FACT: The point $x_k$ is stationary for the problem if and only if the system
$$\nabla f(x_k)^Tp<0,\; A(x_k)p=0$$ have no solution.
a) Yes. The set
$$X=\{p\in \mathbb{R}^n: A(x_k)p+ c(x_k)=0,\; \|p\|_\infty\leq \Delta_k\}$$ is compact and the objective function is continuous. Just apply Weirstrass's Theorem.

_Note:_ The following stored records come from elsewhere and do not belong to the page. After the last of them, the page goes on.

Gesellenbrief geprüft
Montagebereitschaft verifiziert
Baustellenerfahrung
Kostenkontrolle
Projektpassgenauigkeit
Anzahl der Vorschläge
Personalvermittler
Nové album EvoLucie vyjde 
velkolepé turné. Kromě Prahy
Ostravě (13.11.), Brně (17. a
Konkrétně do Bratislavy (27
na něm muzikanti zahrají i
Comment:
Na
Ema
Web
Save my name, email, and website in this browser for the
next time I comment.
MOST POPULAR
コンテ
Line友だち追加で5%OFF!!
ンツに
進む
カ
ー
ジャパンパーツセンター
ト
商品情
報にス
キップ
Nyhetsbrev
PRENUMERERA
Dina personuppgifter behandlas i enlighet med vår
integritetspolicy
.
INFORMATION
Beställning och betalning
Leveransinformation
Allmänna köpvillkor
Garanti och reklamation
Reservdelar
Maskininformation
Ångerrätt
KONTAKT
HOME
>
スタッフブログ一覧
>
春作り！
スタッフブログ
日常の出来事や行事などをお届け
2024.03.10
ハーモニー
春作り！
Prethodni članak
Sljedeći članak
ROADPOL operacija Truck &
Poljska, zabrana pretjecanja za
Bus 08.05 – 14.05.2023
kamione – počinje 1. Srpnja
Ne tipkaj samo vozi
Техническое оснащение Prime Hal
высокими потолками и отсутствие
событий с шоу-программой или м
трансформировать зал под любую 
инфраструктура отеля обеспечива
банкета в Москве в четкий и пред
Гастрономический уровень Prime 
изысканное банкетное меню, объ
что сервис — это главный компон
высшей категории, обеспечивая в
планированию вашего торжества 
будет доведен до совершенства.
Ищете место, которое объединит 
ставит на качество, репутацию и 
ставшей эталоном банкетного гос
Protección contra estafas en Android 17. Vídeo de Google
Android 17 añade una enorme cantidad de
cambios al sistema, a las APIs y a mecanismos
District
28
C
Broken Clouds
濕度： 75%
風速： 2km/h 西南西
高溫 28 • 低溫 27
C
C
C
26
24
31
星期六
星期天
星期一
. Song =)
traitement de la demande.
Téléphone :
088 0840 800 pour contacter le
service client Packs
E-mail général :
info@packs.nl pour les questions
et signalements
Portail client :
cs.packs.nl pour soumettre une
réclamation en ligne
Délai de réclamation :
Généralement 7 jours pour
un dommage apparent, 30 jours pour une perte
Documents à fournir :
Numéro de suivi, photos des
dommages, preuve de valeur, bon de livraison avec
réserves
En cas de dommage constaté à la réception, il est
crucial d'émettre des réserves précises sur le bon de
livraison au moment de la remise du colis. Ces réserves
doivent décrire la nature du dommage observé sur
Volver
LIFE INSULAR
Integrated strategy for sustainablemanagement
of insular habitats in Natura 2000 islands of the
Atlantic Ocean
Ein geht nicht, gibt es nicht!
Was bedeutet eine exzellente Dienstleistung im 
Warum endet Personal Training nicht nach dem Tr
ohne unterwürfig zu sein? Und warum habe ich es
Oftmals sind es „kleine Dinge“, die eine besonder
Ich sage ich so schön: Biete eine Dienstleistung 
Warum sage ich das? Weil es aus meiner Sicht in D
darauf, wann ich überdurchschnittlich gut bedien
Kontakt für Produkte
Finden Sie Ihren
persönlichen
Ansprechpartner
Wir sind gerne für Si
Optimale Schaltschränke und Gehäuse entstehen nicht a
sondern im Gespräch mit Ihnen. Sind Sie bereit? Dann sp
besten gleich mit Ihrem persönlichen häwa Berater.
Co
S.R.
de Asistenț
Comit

b) No. Choose, for a given problem with local minimizer $x^*$ (also that LICQ holds at $x^*,$ so that KKT holds at $x^*,$ and that $\nabla^2 f(x^*) >0$ ), the SQP associated problem to $x_k=x^*.$(For example, $f(x)=x^2, c(x)=x$) Then, any feasible $p$ for the auxiliary problem must satisfy $A(x_k)p=0.$ In particular, $p=0$ is feasible, so that
$$\min_{p\in X} \frac{1}{2}p^T\nabla^2f(x_k)p +\nabla f(x_k)^Tp\leq 0. $$
Since $x_k$ is stationary by construction, there cannot be (by FACT) $p\in \mathbb{R}^n$ such that
$$\nabla f(x_k)^Tp<0,\; A(x_k)p=0.$$ So any $p\in X$ must satisfy $$\nabla f(x_k)^Tp\geq0.$$ But then, since $\nabla^2f(x_k)>0,$ we would have
$$\frac{1}{2}p^T\nabla^2f(x_k)p +\nabla f(x_k)^Tp\geq 0 \;\forall p\in X.$$ This means that $p=0$ is the solution of the auxiliary problem and it is obviously not a descent direction.
c) Yes. If $p=0$ is a solution of this problem, we have $c(x_k)=0$ (so $x_k$ is feasible) and
$$\frac{1}{2}p^T\nabla^2f(x_k)p +\nabla f(x_k)^Tp\geq 0 $$ for all $p\in X.$ Choose any $p\in X.$ Then, for $\alpha >0$ and sufficiently small, $\alpha p\in X.$ From this we find
$$\frac{\alpha^2}{2}p^T\nabla^2f(x_k)p + \alpha\nabla f(x_k)^Tp\geq 0 \;\forall \alpha >0\textrm{ (and small)}.$$ Divide by $\alpha$ and let $\alpha \to 0,$ to find then $\nabla f(x_k)^Tp\geq 0.$ We have proved that $\nabla f(x_k)^Tp\geq 0$ whenever $A(x_k)p=0.$ This means that the system
$$\nabla f(x_k)^Tp<0,\; A(x_k)p=0$$ have no solution. Now apply FACT.
d) Not sure about this one, but I think that this is false. It will suffice to find a problem with a KKT point $x^*$ which is not a minimizer and at which $\nabla^2 f(x^*)>0.$